Which is the correct Nernst equation at 25^oC involving the reaction Fe³⁺ + e^- → Fe²⁺ ?

E = Eo - 0.059ln\(\frac{[Fe^{2+}]}{[Fe^{3+}]}\)

The correct answer is option 4. \(E = Eo - 0.059 ln \frac{[Fe^{2+}]}{[Fe^{3+}]}\).

The Nernst equation describes the relationship between the standard electrode potential (\( E^o \)) and the actual electrode potential (\( E \)) under non-standard conditions.

For the reaction \( \text{Fe}^{3+} + e^- \rightarrow \text{Fe}^{2+} \), we're dealing with a reduction reaction where one electron is gained by \( \text{Fe}^{3+} \) to form \( \text{Fe}^{2+} \).

The Nernst equation for this reaction is:

\[E = E^o - \frac{0.059}{n} \ln\left( \frac{[\text{Fe}^{2+}]}{[\text{Fe}^{3+}]} \right) \]

Here's what each part of the equation represents:

\( E \) is the cell potential under non-standard conditions.

\( E^o \) is the standard cell potential, which is the potential difference measured under standard conditions (usually 1 M concentration, 1 atm pressure, and 25°C).

\( n \) is the number of moles of electrons transferred in the reaction. In this case, it's 1, because one electron is transferred.

\( 0.059 \) is the value representing the conversion between natural logarithms (ln) and base 10 logarithms (log) in electrochemistry (at 25°C).
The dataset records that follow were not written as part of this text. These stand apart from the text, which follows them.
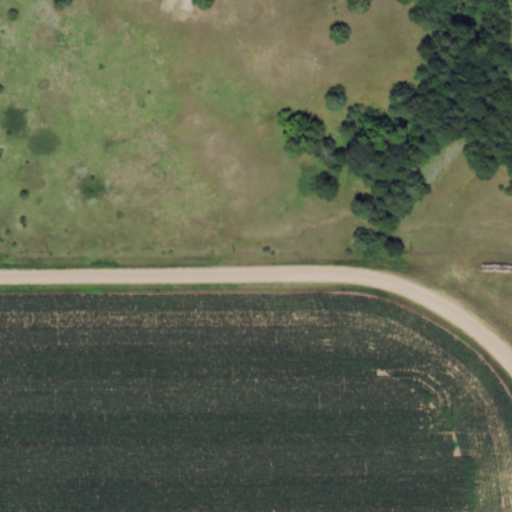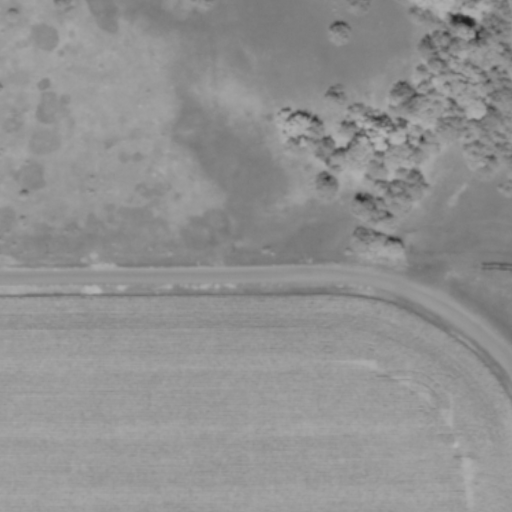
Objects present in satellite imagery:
road: (268, 280)
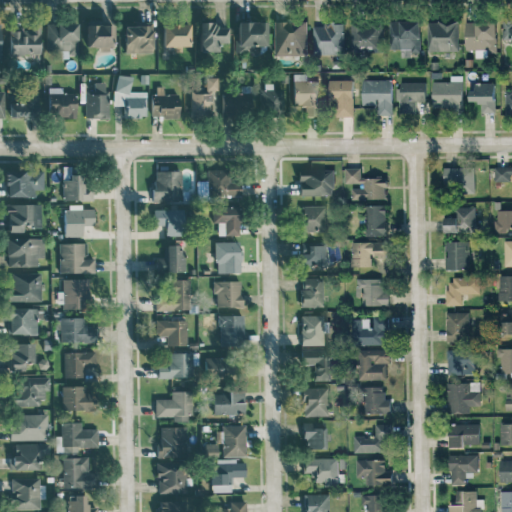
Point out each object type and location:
building: (507, 29)
building: (175, 34)
building: (99, 35)
building: (366, 35)
building: (442, 35)
building: (211, 36)
building: (251, 36)
building: (406, 36)
building: (62, 37)
building: (482, 37)
building: (137, 38)
building: (290, 38)
building: (329, 38)
building: (25, 40)
building: (0, 44)
building: (123, 83)
building: (211, 83)
building: (378, 94)
building: (447, 94)
building: (410, 95)
building: (483, 95)
building: (342, 96)
building: (508, 100)
building: (96, 101)
building: (271, 101)
building: (2, 103)
building: (164, 103)
building: (201, 103)
building: (236, 103)
building: (24, 105)
building: (62, 105)
building: (134, 106)
road: (256, 146)
building: (503, 173)
building: (459, 178)
building: (22, 182)
building: (316, 182)
building: (221, 183)
building: (365, 184)
building: (166, 185)
building: (22, 216)
building: (313, 218)
building: (226, 219)
building: (376, 219)
building: (504, 219)
building: (77, 220)
building: (169, 220)
building: (461, 220)
building: (25, 249)
building: (367, 251)
building: (508, 252)
building: (457, 254)
building: (313, 255)
building: (227, 256)
building: (74, 258)
building: (171, 260)
building: (25, 286)
building: (505, 286)
building: (461, 288)
building: (311, 291)
building: (372, 291)
building: (75, 293)
building: (227, 293)
building: (173, 295)
building: (23, 320)
building: (505, 322)
building: (457, 326)
road: (417, 328)
road: (126, 329)
building: (231, 329)
road: (270, 329)
building: (313, 329)
building: (75, 330)
building: (172, 330)
building: (20, 354)
building: (461, 359)
building: (506, 360)
building: (77, 362)
building: (319, 362)
building: (372, 363)
building: (177, 364)
building: (216, 364)
building: (29, 390)
building: (463, 396)
building: (509, 396)
building: (77, 398)
building: (376, 400)
building: (314, 401)
building: (228, 403)
building: (174, 406)
building: (28, 426)
building: (506, 432)
building: (313, 434)
building: (464, 434)
building: (76, 436)
building: (374, 439)
building: (233, 440)
building: (171, 441)
building: (28, 456)
building: (462, 466)
building: (321, 470)
building: (506, 470)
building: (373, 471)
building: (77, 473)
building: (225, 473)
building: (170, 477)
building: (25, 492)
building: (505, 500)
building: (316, 502)
building: (377, 502)
building: (464, 502)
building: (79, 504)
building: (170, 506)
building: (234, 507)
This value is derived from the gas constant (\( R \)) and Faraday's constant (\( F \)).

\( \ln \) denotes the natural logarithm.

\( [\text{Fe}^{2+}] \) and \( [\text{Fe}^{3+}] \) are the concentrations of \(Fe^{2+}\) and \(Fe^{3+}\) ions, respectively.

For the given reaction \(n = 1\), thus

\[E = E^o - 0.059\ln \left( \frac{[\text{Fe}^{2+}]}{[\text{Fe}^{3+}]} \right) \]

The Nernst equation allows us to calculate the cell potential under non-standard conditions (different concentrations, temperatures, or pressures) by taking into account the concentrations of the ions involved in the redox reaction.